***** EXTRACTED MATERIAL *****

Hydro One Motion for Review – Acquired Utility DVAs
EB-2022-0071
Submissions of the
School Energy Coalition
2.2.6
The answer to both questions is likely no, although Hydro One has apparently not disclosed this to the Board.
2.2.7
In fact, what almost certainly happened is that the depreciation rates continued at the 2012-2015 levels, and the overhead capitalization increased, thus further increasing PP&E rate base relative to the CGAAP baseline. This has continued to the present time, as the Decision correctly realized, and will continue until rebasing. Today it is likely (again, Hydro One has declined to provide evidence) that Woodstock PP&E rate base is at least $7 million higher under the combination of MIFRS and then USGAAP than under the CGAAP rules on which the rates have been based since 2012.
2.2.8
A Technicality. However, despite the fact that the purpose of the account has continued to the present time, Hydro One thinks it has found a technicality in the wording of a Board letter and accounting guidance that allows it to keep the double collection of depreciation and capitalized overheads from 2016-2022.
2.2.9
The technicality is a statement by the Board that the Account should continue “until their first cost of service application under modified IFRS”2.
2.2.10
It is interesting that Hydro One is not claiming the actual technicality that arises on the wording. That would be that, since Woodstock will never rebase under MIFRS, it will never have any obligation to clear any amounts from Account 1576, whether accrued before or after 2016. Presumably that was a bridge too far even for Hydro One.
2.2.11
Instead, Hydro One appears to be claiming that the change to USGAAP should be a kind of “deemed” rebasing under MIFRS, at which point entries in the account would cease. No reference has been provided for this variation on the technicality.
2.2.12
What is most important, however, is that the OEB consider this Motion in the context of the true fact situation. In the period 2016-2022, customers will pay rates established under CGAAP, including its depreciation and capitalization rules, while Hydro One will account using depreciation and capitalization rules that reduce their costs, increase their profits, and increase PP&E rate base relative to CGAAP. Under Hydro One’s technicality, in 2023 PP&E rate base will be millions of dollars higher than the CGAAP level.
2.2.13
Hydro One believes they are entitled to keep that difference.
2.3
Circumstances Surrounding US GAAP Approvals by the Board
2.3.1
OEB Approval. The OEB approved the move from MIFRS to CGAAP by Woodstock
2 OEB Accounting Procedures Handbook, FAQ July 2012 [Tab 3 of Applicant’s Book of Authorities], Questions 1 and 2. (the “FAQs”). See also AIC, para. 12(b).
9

*****

> **PROBLEM DESCRIPTION**
Every line above should be reproduced precisely.

> **YOUR RESPONSE**
Hydro One Motion for Review – Acquired Utility DVAs
EB-2022-0071
Submissions of the
School Energy Coalition
2.2.6
The answer to both questions is likely no, although Hydro One has apparently not disclosed this to the Board.
2.2.7
In fact, what almost certainly happened is that the depreciation rates continued at the 2012-2015 levels, and the overhead capitalization increased, thus further increasing PP&E rate base relative to the CGAAP baseline. This has continued to the present time, as the Decision correctly realized, and will continue until rebasing. Today it is likely (again, Hydro One has declined to provide evidence) that Woodstock PP&E rate base is at least $7 million higher under the combination of MIFRS and then USGAAP than under the CGAAP rules on which the rates have been based since 2012.
2.2.8
A Technicality. However, despite the fact that the purpose of the account has continued to the present time, Hydro One thinks it has found a technicality in the wording of a Board letter and accounting guidance that allows it to keep the double collection of depreciation and capitalized overheads from 2016-2022.
2.2.9
The technicality is a statement by the Board that the Account should continue “until their first cost of service application under modified IFRS”2.
2.2.10
It is interesting that Hydro One is not claiming the actual technicality that arises on the wording. That would be that, since Woodstock will never rebase under MIFRS, it will never have any obligation to clear any amounts from Account 1576, whether accrued before or after 2016. Presumably that was a bridge too far even for Hydro One.
2.2.11
Instead, Hydro One appears to be claiming that the change to USGAAP should be a kind of “deemed” rebasing under MIFRS, at which point entries in the account would cease. No reference has been provided for this variation on the technicality.
2.2.12
What is most important, however, is that the OEB consider this Motion in the context of the true fact situation. In the period 2016-2022, customers will pay rates established under CGAAP, including its depreciation and capitalization rules, while Hydro One will account using depreciation and capitalization rules that reduce their costs, increase their profits, and increase PP&E rate base relative to CGAAP. Under Hydro One’s technicality, in 2023 PP&E rate base will be millions of dollars higher than the CGAAP level.
2.2.13
Hydro One believes they are entitled to keep that difference.
2.3
Circumstances Surrounding US GAAP Approvals by the Board
2.3.1
OEB Approval. The OEB approved the move from MIFRS to CGAAP by Woodstock
2 OEB Accounting Procedures Handbook, FAQ July 2012 [Tab 3 of Applicant’s Book of Authorities], Questions 1 and 2. (the “FAQs”). See also AIC, para. 12(b).
9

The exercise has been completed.